Somente em julho de 2016 a Anvisa emitiu um novo certificado que permitiu à Silimed retomar a fabricação e comercialização dos implantes. Naquele momento, no entanto, a empresa já não podia contar com a sua principal unidade fabril, comprometida pelo incêndio ocorrido três semanas após a suspensão. A Silimed teve de reformar a “sala limpa” de uma segunda planta industrial, que fica nos fundos da primeira, também em Vigário Geral. Passou a operar então com apenas 33% de sua capacidade produtiva. Com a indenização paga pela seguradora, a empresa está construindo uma terceira fábrica às margens da rodovia Washington Luís, também no Rio, em parceria com um grupo de investidores.

Embora a Silimed tenha recebido sinal verde para voltar a operar no Brasil, ela continua sem o certificado de conformidade da União Europeia. Por isso, ainda em razão das partículas estranhas encontradas em 2015, a empresa permanece proibida de vender suas próteses no mercado europeu. As sanções não a impediram de abrir uma filial em Londres em 2016. A empresa continua fora, também, dos mercados de Estados Unidos e Austrália.

A piauí quis saber da Anvisa se as autoridades brasileiras estavam adotando critérios menos rigorosos que os da Europa para liberarem as próteses que continuam fora daquele mercado. Em nota, a agência respondeu que os critérios adotados para a concessão do novo Certificado de Boas Práticas de Fabricação seguem uma resolução “harmonizada com os padrões internacionais”. Afirmou ainda que a medida só foi tomada após a realização de inspeções nas instalações da Silimed e da análise do plano de ação apresentado pela empresa e dos eventuais riscos que as pacientes corriam. Concluiu, por fim, que “não existem evidências de que a presença das partículas de superfície nos implantes de silicone fabricados pela Silimed representa um risco adicional ao risco inerente ao produto”.

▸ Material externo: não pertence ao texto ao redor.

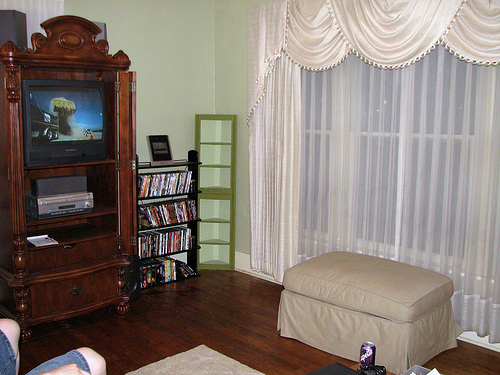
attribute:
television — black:
[18, 74, 113, 164]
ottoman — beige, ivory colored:
[274, 244, 460, 374]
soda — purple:
[358, 340, 380, 367]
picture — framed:
[145, 131, 177, 167]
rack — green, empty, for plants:
[192, 109, 244, 273]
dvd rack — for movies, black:
[137, 155, 204, 294]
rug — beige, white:
[120, 342, 283, 374]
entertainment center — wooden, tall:
[3, 13, 152, 341]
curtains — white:
[295, 69, 484, 273]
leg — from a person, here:
[0, 312, 24, 371]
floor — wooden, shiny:
[192, 284, 250, 337]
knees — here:
[1, 313, 117, 372]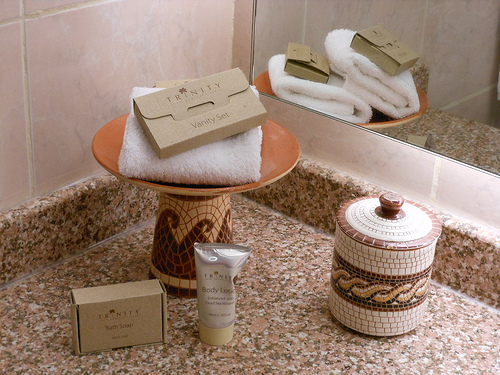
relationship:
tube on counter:
[192, 232, 251, 346] [1, 157, 498, 373]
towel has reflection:
[120, 82, 265, 185] [266, 21, 421, 124]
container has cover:
[327, 190, 443, 339] [335, 189, 443, 251]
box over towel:
[128, 65, 268, 160] [120, 82, 265, 185]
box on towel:
[128, 65, 268, 160] [120, 82, 265, 185]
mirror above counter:
[252, 4, 500, 178] [1, 157, 498, 373]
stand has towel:
[90, 112, 300, 299] [120, 82, 265, 185]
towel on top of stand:
[120, 82, 265, 185] [90, 112, 300, 299]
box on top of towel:
[128, 65, 268, 160] [120, 82, 265, 185]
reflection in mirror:
[266, 21, 421, 124] [252, 4, 500, 178]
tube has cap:
[192, 232, 251, 346] [198, 321, 237, 346]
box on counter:
[66, 278, 171, 356] [1, 157, 498, 373]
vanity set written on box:
[187, 112, 233, 130] [128, 65, 268, 160]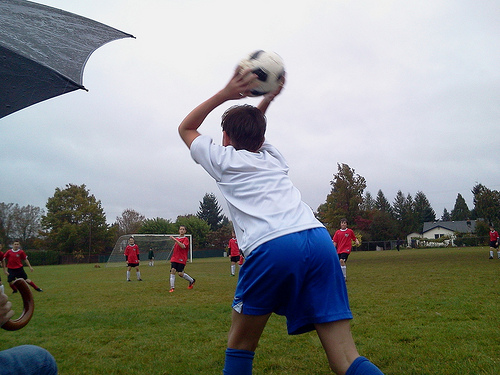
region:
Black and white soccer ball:
[238, 47, 288, 98]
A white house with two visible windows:
[407, 221, 474, 244]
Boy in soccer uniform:
[168, 224, 196, 292]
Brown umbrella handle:
[11, 276, 36, 326]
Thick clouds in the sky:
[330, 75, 498, 158]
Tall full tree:
[42, 183, 105, 260]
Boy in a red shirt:
[119, 234, 144, 283]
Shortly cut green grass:
[392, 268, 499, 373]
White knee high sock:
[168, 272, 174, 290]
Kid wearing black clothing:
[146, 243, 155, 266]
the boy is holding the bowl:
[186, 41, 389, 357]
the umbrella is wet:
[10, 4, 127, 126]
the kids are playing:
[97, 200, 392, 302]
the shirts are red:
[83, 225, 233, 280]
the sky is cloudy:
[118, 35, 224, 272]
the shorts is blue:
[240, 213, 385, 373]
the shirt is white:
[178, 133, 360, 223]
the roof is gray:
[377, 194, 492, 241]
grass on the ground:
[351, 256, 477, 367]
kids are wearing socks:
[88, 252, 281, 294]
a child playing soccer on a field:
[2, 238, 41, 293]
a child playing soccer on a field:
[123, 235, 145, 284]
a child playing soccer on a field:
[168, 223, 197, 288]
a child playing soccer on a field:
[222, 230, 244, 276]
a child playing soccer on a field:
[332, 215, 361, 278]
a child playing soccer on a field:
[485, 224, 499, 262]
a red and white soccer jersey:
[122, 241, 142, 265]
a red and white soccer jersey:
[170, 234, 190, 264]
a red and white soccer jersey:
[227, 238, 242, 258]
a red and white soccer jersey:
[332, 228, 357, 255]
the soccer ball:
[241, 50, 282, 94]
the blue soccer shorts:
[235, 225, 351, 332]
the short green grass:
[372, 263, 482, 350]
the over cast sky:
[302, 10, 497, 157]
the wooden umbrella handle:
[2, 277, 34, 334]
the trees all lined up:
[1, 177, 490, 239]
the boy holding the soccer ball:
[177, 47, 374, 373]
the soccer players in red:
[4, 225, 496, 265]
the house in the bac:
[407, 218, 493, 244]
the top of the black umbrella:
[3, 0, 134, 118]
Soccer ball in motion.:
[233, 47, 287, 96]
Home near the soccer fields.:
[405, 217, 486, 247]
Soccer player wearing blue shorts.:
[232, 225, 349, 327]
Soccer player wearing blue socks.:
[218, 349, 383, 374]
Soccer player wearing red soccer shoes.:
[167, 280, 199, 295]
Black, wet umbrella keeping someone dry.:
[0, 0, 137, 122]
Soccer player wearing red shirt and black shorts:
[122, 233, 143, 281]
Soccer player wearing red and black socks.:
[27, 277, 44, 297]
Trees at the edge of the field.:
[6, 180, 112, 264]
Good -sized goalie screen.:
[112, 232, 195, 270]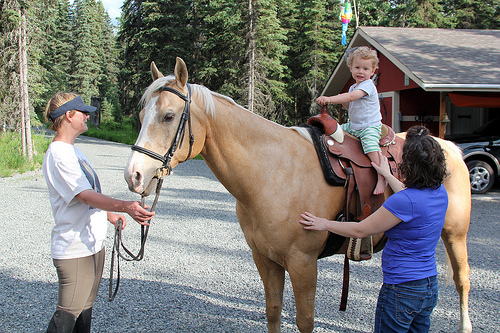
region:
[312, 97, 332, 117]
Horn on saddle of horse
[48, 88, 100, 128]
Visor worn by woman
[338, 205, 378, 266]
Stirrups connected to the saddle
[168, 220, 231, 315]
Gravel parking lot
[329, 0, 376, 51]
Colorful windsock hung on building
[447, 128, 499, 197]
Car parked in a gravel parking lot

Em nota enviada à piauí, a Silimed afirmou que, em razão da capacidade limitada de produção desde o incêndio de 2015, decidiu focar sua atuação em mercados como Brasil, África do Sul, Rússia, Coreia do Sul e América Latina. “Após ampliação da capacidade produtiva, a companhia buscará a obtenção das certificações necessárias para que volte a atuar em outros países.” A empresa assinalou ainda que obteve em setembro deste ano o certificado ISO 13 485, “que atesta padrão internacional de qualidade a empresas que atuam no setor de produtos para a área de saúde”. O certificado não basta à empresa, no entanto, para que volte a atuar nos mercados em que está proibida de vender suas próteses.

Como reflexo da crise da Silimed, a exportação de próteses mamárias de silicone pelo Brasil despencou de 437 quilos em 2015 para 98 quilos no ano seguinte e 56 em 2017, de acordo com o Ministério da Indústria, Comércio Exterior e Serviços.